What is the market going to look like now for the Flames’ pending free agent goaltender Brian Elliott, who turned in a .880 save percentage with a 3.89 goals against average in the first round, and with a glut of netminders that will include Ben Bishop, Steve Mason and Ryan Miller?
How much influence did assistant general manager Martin Brodeur have in the Blues’ decision to keep Jake Allen rather than Elliott after last year, and how much impact as the interim goaltending coach did Brodeur have on Allen turning around this season before carrying St. Louis to a 4-1 series victory over the Wild?
Columbus coach John Tortorella doesn’t need to overthink either following the Blue Jackets’ five-game defeat to the Penguins in which presumptive Vezina winner Sergei Bobrovsky turned in an arsonist-like .877, 4.02 performance.
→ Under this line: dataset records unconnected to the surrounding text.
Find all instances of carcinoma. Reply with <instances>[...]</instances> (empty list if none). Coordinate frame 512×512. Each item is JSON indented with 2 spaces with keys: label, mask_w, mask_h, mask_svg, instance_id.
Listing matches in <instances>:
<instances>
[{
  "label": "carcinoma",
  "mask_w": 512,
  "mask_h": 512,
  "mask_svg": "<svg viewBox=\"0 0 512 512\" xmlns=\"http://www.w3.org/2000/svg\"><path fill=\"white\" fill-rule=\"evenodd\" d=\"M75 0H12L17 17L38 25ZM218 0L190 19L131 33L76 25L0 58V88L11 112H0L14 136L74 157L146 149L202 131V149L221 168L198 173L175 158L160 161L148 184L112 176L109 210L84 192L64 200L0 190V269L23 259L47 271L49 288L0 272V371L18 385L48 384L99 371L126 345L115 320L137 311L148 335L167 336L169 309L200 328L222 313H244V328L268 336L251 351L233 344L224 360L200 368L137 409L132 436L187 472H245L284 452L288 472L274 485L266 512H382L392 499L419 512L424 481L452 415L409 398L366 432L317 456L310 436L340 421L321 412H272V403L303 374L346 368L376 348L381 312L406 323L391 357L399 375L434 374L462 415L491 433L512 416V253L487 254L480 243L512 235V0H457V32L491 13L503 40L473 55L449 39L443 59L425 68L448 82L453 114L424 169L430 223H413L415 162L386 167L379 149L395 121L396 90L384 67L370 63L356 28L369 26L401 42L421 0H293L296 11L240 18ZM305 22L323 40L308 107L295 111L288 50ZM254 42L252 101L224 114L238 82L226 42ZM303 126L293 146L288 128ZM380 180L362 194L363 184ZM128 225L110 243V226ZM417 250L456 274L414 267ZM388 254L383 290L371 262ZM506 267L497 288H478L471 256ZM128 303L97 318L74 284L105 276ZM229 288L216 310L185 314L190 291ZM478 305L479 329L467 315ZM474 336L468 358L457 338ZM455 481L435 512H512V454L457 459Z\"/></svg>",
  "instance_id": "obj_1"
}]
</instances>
If any team was more impressive in the first round than Nashville, then it was Pittsburgh, which didn’t seem to miss a beat despite missing Kris Letang, Carl Hagelin and Matt Murray.
The firing in Buffalo after just two years on the job represents a stunning fall from grace for Dan Bylsma, who not so long ago was at the top of the NHL coaching pyramid in Pittsburgh, but has now been dismissed twice within four years by separate organizations.
Talk of Bylsma’s aloofness and distance from his players began to surface after the 2014 Sochi Olympics in which his Team USA was shut out twice within two days in the medal round and thus came home empty from the Games. It grew louder over the remainder of his final season with the Penguins that concluded with a blown 3-1 second-round lead against the Rangers and finally reached a crescendo last week in Buffalo.
Of course Dean Lombardi, recently fired as general manager by the Kings, should be a candidate in Buffalo, but the two-time Cup winner had best supply a better explanation for his personnel decision-making than he did in rather incoherently attempting to defend the thought process that went into constructing Team USA for the World Cup.
Finally, Gary Bettman on Friday said the NHL “is not anti-Olympics but anti-disruption,” which is an interesting take indeed from the commissioner whose authorization of two 48-game seasons and one entirely canceled season apparently wasn’t considered disruptive at all.